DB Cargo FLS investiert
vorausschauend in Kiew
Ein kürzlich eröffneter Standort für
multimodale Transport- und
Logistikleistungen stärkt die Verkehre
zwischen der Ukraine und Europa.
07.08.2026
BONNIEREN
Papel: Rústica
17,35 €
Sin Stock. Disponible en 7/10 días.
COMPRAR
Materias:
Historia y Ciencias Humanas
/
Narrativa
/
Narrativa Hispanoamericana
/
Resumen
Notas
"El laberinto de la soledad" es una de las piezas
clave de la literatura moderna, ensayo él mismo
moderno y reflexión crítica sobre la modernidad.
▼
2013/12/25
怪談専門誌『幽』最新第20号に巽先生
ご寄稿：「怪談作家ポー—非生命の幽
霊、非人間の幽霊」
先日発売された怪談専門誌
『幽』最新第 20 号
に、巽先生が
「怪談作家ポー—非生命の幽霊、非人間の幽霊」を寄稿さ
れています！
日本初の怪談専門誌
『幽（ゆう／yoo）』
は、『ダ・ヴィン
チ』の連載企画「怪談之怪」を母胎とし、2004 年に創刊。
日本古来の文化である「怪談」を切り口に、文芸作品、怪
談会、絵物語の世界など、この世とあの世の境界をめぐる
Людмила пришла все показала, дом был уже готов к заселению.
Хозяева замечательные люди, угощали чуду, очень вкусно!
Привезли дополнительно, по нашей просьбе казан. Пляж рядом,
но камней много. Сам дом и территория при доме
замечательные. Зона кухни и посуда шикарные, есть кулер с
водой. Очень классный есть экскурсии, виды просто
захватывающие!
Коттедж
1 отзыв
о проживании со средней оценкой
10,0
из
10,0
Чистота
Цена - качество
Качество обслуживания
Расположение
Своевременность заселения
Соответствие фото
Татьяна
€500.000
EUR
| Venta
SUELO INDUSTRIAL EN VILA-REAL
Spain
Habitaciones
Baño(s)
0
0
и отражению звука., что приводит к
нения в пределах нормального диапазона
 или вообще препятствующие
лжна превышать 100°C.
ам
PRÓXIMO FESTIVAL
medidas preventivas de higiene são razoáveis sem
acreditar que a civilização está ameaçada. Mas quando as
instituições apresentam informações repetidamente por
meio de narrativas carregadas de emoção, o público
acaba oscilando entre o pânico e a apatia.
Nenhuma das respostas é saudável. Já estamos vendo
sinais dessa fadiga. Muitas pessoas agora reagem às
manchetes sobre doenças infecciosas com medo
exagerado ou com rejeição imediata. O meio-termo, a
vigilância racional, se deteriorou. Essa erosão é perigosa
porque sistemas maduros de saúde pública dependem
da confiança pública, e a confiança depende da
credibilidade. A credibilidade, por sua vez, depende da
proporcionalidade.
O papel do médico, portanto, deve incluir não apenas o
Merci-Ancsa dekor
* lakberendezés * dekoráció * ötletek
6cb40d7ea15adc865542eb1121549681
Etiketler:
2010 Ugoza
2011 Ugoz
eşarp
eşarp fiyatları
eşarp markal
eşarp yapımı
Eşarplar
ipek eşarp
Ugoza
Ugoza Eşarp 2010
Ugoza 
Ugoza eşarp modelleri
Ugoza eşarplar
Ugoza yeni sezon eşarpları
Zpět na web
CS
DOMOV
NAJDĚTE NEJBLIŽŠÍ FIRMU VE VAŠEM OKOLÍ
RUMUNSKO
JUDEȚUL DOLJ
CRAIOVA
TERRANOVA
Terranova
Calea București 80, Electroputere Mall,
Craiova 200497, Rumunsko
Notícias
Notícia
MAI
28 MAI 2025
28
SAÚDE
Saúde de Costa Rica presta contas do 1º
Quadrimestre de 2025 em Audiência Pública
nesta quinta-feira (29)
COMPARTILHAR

What to do: Put the lines of the entries into a Markdown table with the columns Row and Line, starting at the first line of the entries and ending at the line that contains "談会、絵物語の世界など、この世とあの世の境界をめぐる", both included. Number each row and leave out blank lines.

Exercise response:
| Row | Line |
|---|---|
| 1 | DB Cargo FLS investiert |
| 2 | vorausschauend in Kiew |
| 3 | Ein kürzlich eröffneter Standort für |
| 4 | multimodale Transport- und |
| 5 | Logistikleistungen stärkt die Verkehre |
| 6 | zwischen der Ukraine und Europa. |
| 7 | 07.08.2026 |
| 8 | BONNIEREN |
| 9 | Papel: Rústica |
| 10 | 17,35 € |
| 11 | Sin Stock. Disponible en 7/10 días. |
| 12 | COMPRAR |
| 13 | Materias: |
| 14 | Historia y Ciencias Humanas |
| 15 | / |
| 16 | Narrativa |
| 17 | / |
| 18 | Narrativa Hispanoamericana |
| 19 | / |
| 20 | Resumen |
| 21 | Notas |
| 22 | "El laberinto de la soledad" es una de las piezas |
| 23 | clave de la literatura moderna, ensayo él mismo |
| 24 | moderno y reflexión crítica sobre la modernidad. |
| 25 | ▼ |
| 26 | 2013/12/25 |
| 27 | 怪談専門誌『幽』最新第20号に巽先生 |
| 28 | ご寄稿：「怪談作家ポー—非生命の幽 |
| 29 | 霊、非人間の幽霊」 |
| 30 | 先日発売された怪談専門誌 |
| 31 | 『幽』最新第 20 号 |
| 32 | に、巽先生が |
| 33 | 「怪談作家ポー—非生命の幽霊、非人間の幽霊」を寄稿さ |
| 34 | れています！ |
| 35 | 日本初の怪談専門誌 |
| 36 | 『幽（ゆう／yoo）』 |
| 37 | は、『ダ・ヴィン |
| 38 | チ』の連載企画「怪談之怪」を母胎とし、2004 年に創刊。 |
| 39 | 日本古来の文化である「怪談」を切り口に、文芸作品、怪 |
| 40 | 談会、絵物語の世界など、この世とあの世の境界をめぐる |